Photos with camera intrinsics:
= = = =

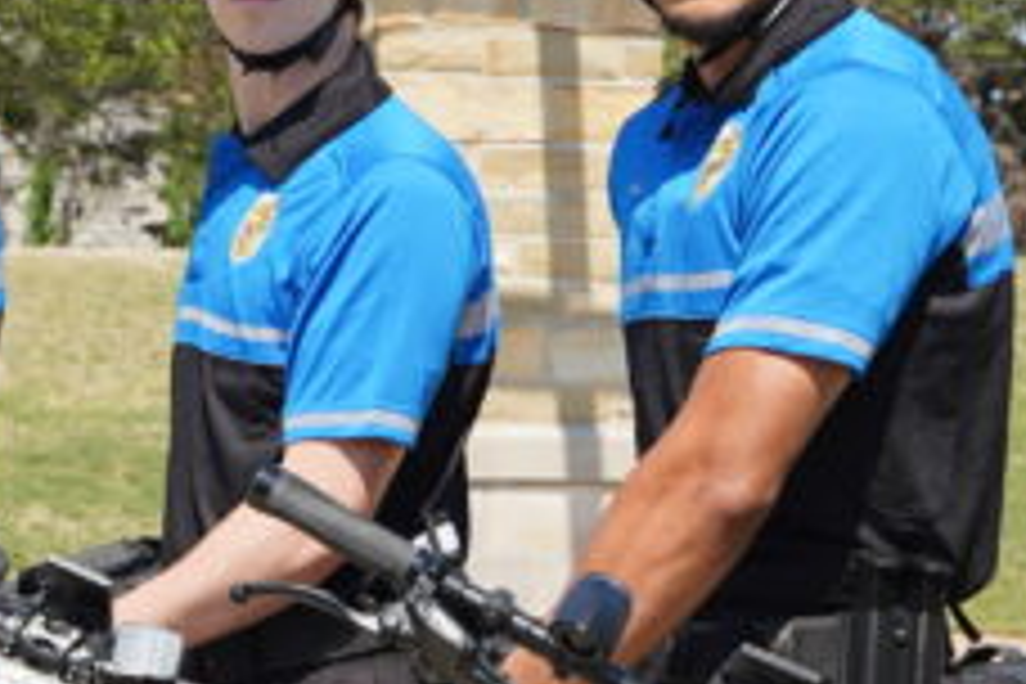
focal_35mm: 180
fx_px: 5130
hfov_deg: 11.4
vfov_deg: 7.6
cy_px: 821
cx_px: 158
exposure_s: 1/200
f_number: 8
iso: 100
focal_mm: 40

= = = =

Work order: Repeat every record above exactly, but leave out any pictures.

Exercise result:
focal_35mm: 180
fx_px: 5130
hfov_deg: 11.4
vfov_deg: 7.6
cy_px: 821
cx_px: 158
exposure_s: 1/200
f_number: 8
iso: 100
focal_mm: 40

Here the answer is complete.